Design-Oriented Modeling of TSV Substrate Noise Coupling to Ring VCOs

By Ilias Exouzidis ^1,2, Alberto Garcia-Ortiz ³, George Floros ^2,4, Georgios Panagopoulos ^1
1 Department of Electrical and Computer Engineering, National Technical University of Athens, Athens, Greece
² Department of Electrical and Computer Engineering, University of Thessaly, Volos, Greece
³ Institute of Electrodynamics and Microelectronics, University of Bremen, Germany
⁴ Department of Electronic and Electrical Engineering, Trinity College Dublin, Dublin, Ireland

Abstract

Through-silicon vias (TSVs) enable dense vertical interconnects in 3D-IC and chiplet systems, but their metal-oxide-silicon structure introduces significant parasitic coupling paths that can degrade the spectral purity of sensitive RF blocks. This paper presents a compact, design-oriented methodology for assessing TSV-induced substrate noise in mixed-signal circuits. We derive a closed-form analytical three-port RLGC macromodel for a Signal-Ground TSV pair that explicitly exposes the substrate node.

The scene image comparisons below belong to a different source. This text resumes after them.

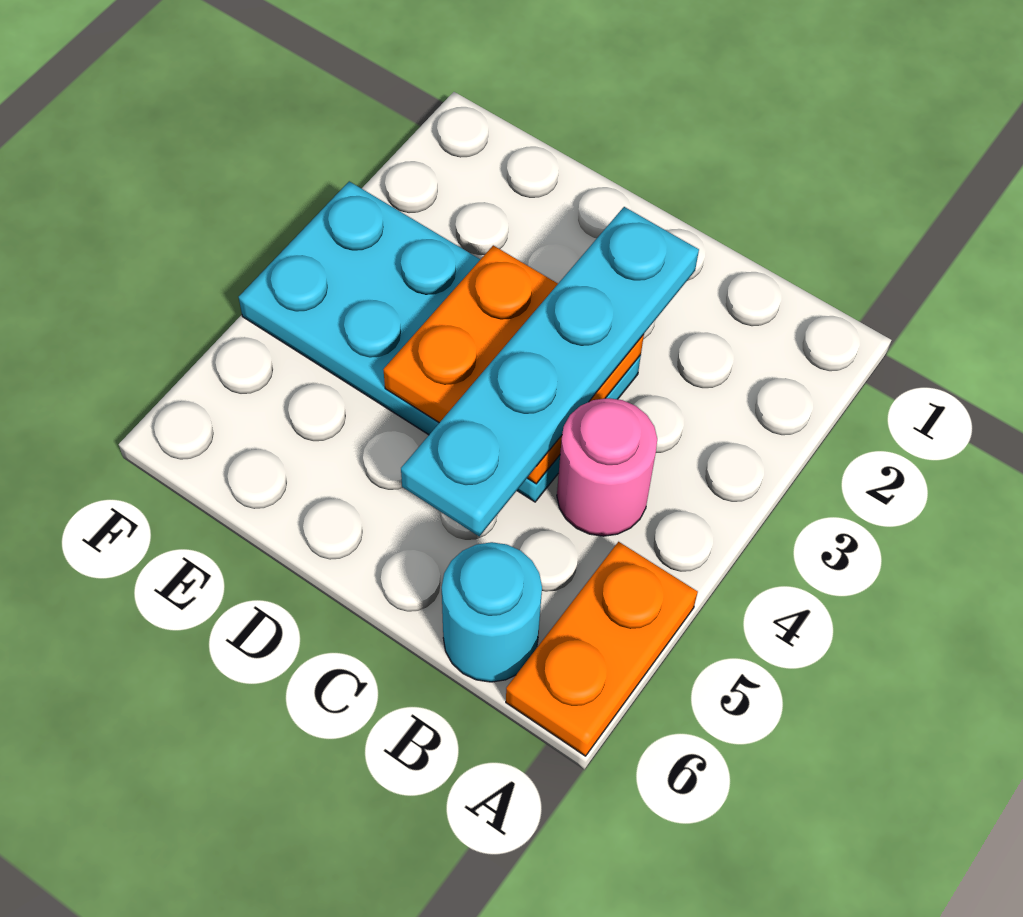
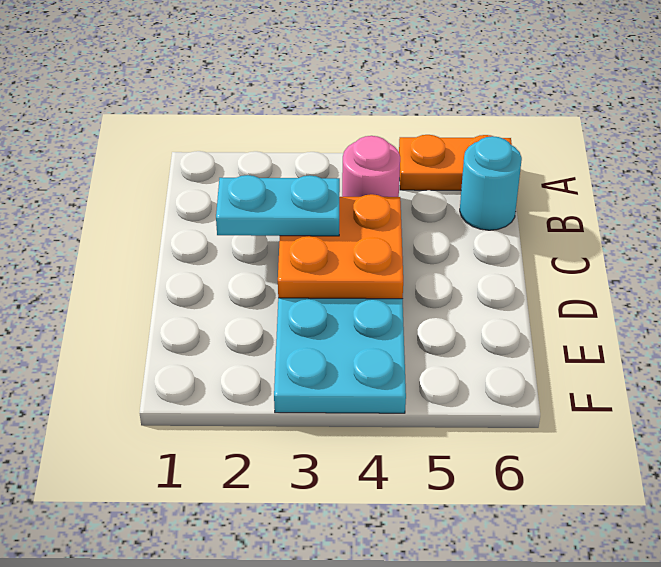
cyan plate C2:C5 level 3 -> cyan plate C2:C3 level 3

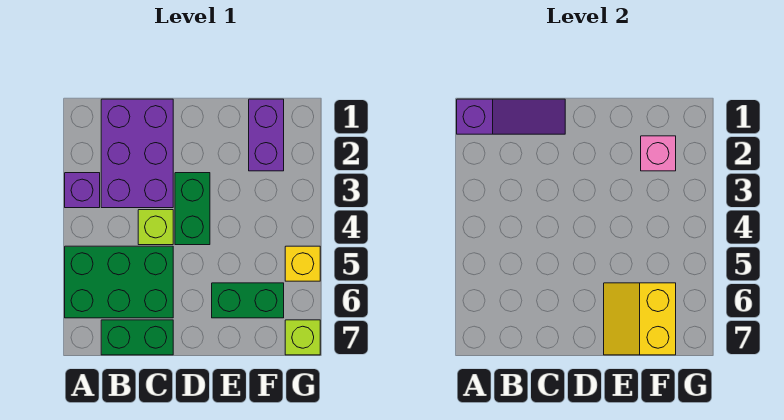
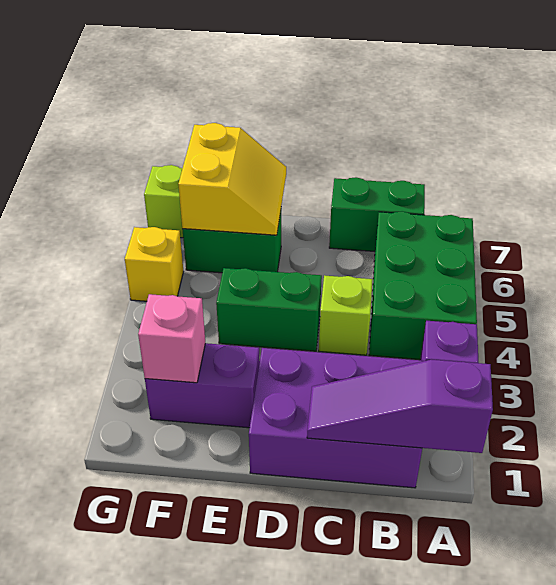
green brick A5:C6 level 1 -> green brick A4:B6 level 1
purple brick B1:C3 level 1 -> purple brick B1:D2 level 1
green brick D3:D4 level 1 -> green brick D4:E4 level 1
purple brick F1:F2 level 1 -> purple brick E2:F2 level 1

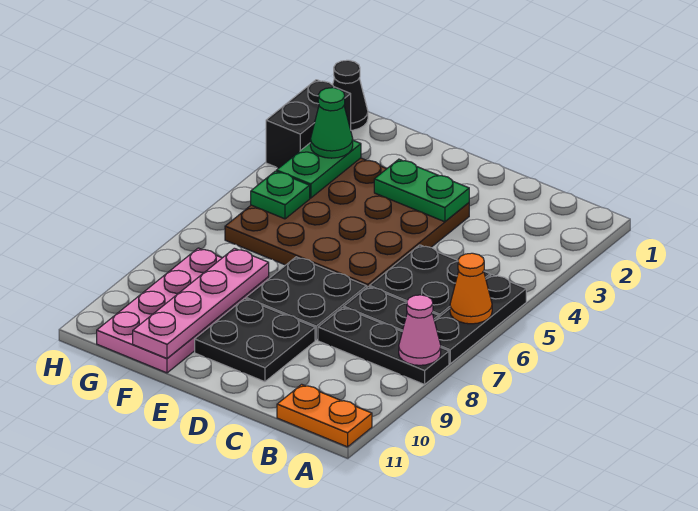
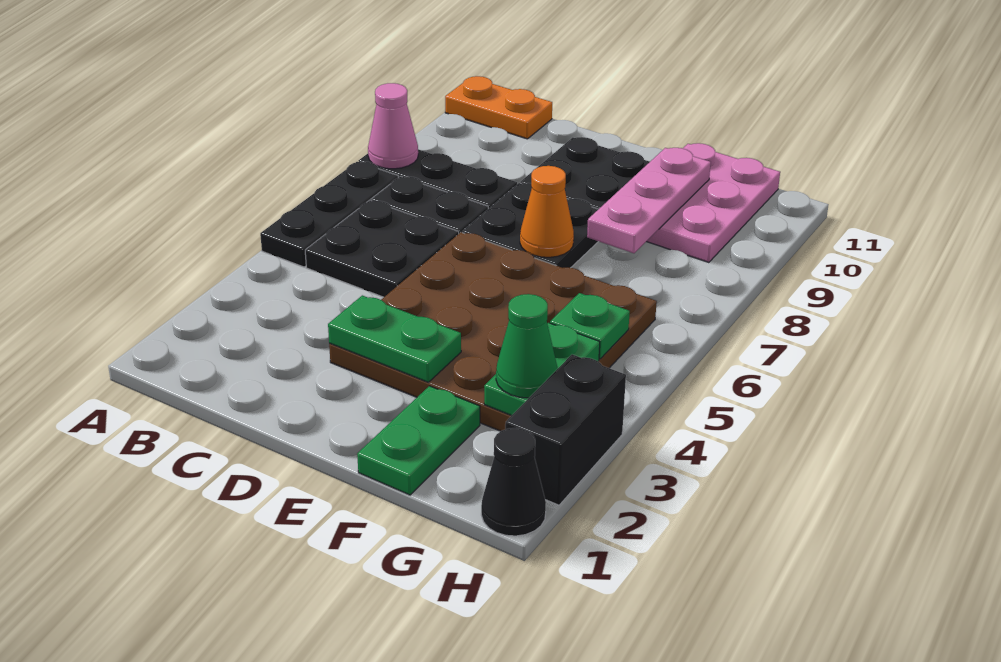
orange cone A6 level 2 -> orange cone E7 level 2
none -> green plate F1:F2 level 1
pink plate F8:G11 level 1 -> pink plate F9:G11 level 1
pink plate F8:F11 level 2 -> pink plate F8:F10 level 2

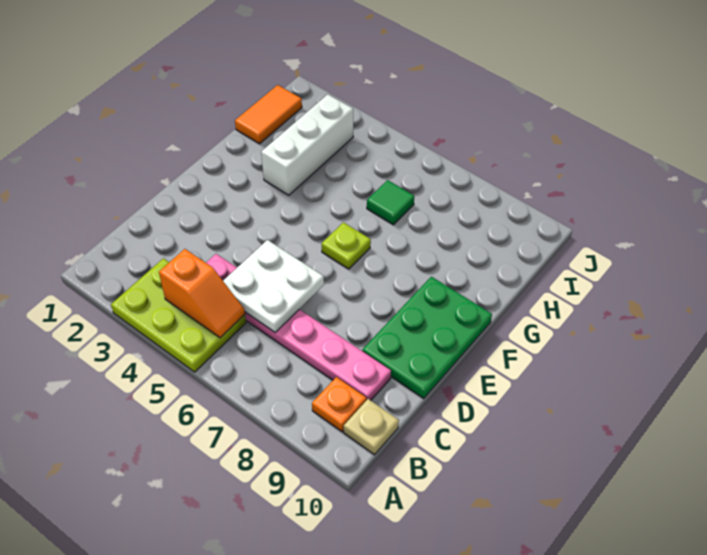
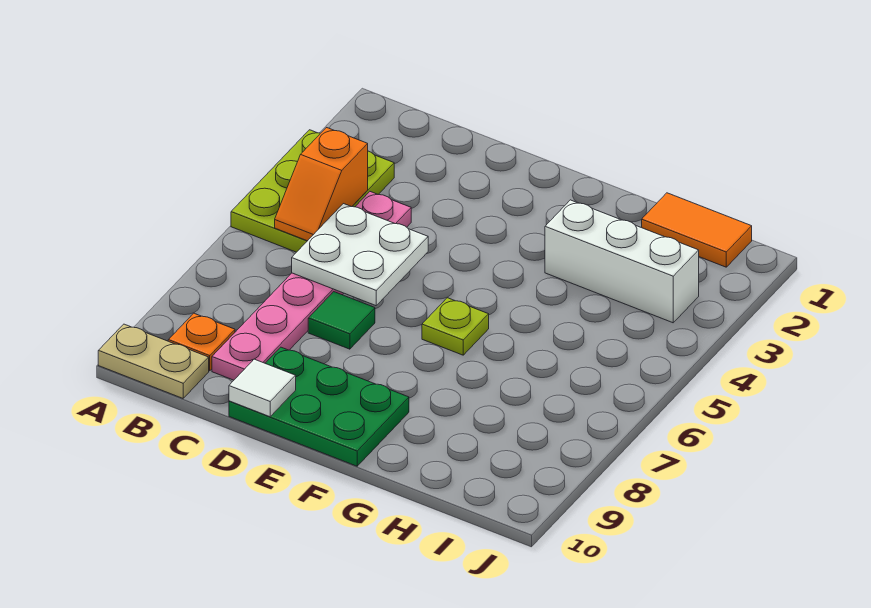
tan plate B10 level 1 -> tan plate A10:B10 level 1
none -> white tile D10 level 2
green tile H6 level 1 -> green tile D7 level 1

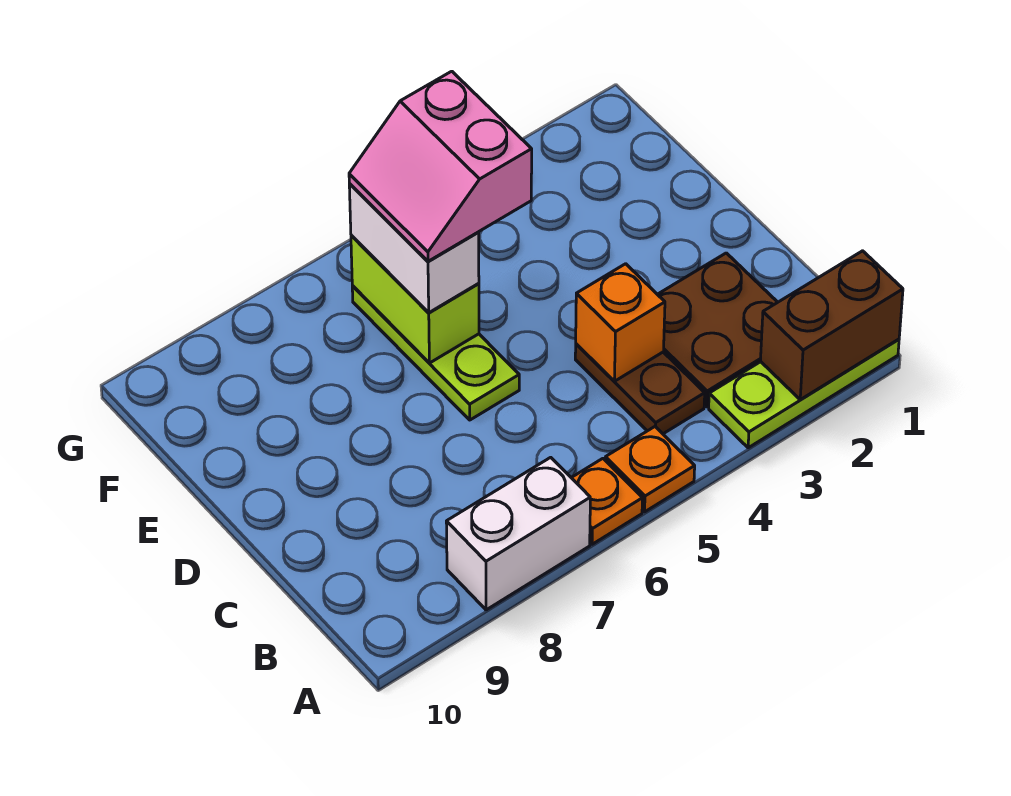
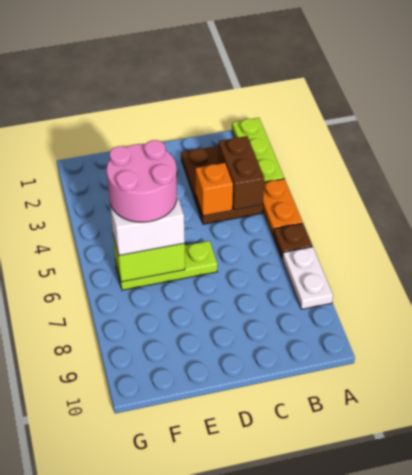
brown brick A1:A2 level 2 -> brown brick B3:B4 level 2
orange plate A5 level 1 -> orange plate A4:A5 level 1
orange plate A6 level 1 -> brown plate A6 level 1
white brick A7:A8 level 1 -> white plate A7:A8 level 1
pink slope E5:F6 level 4 top 5 -> pink round brick E5:F6 level 4

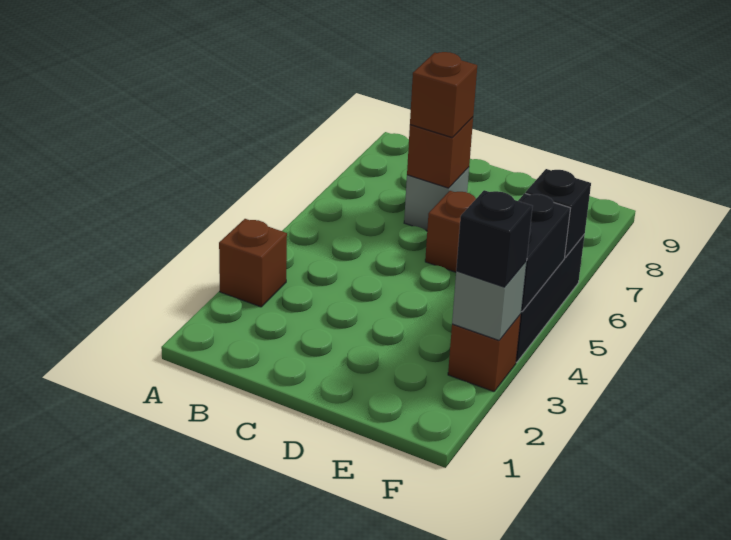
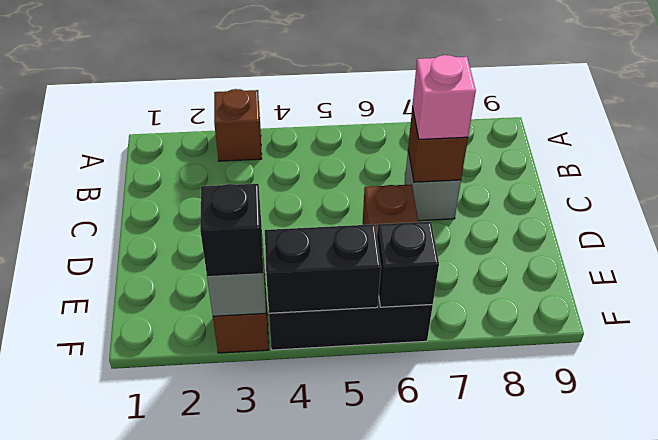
brown brick C7 level 3 -> pink brick C7 level 3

The methodology is validated using a three-stage Ring VCO designed in a 22 nm FD-SOI technology, where specific RF devices from the process design kit (PDK) provide direct access to the transistor substrate terminals for controlled noise injection. Multi-tone Harmonic Balance simulations in Spectre RF quantify the impact of TSV aggressors on the oscillator's output spectrum. The results indicate that an aggressor of 1 GHz, 0.5 V_pp induces a primary sideband spur of -35.2 dBc. Sensitivity characterization reveals that the magnitude of these sideband spurs increases monotonically with the aggressor amplitude. Furthermore, frequency sweeps demonstrate a low-pass coupling response, where the induced spur magnitude decreases from -20.2 dBc at 500 MHz to -33.1 dBc at 2 GHz.

Index Terms — Through-silicon vias, substrate noise, crosstalk simulation, FDSOI, Ring VCO, Electrical modeling, 3D-IC.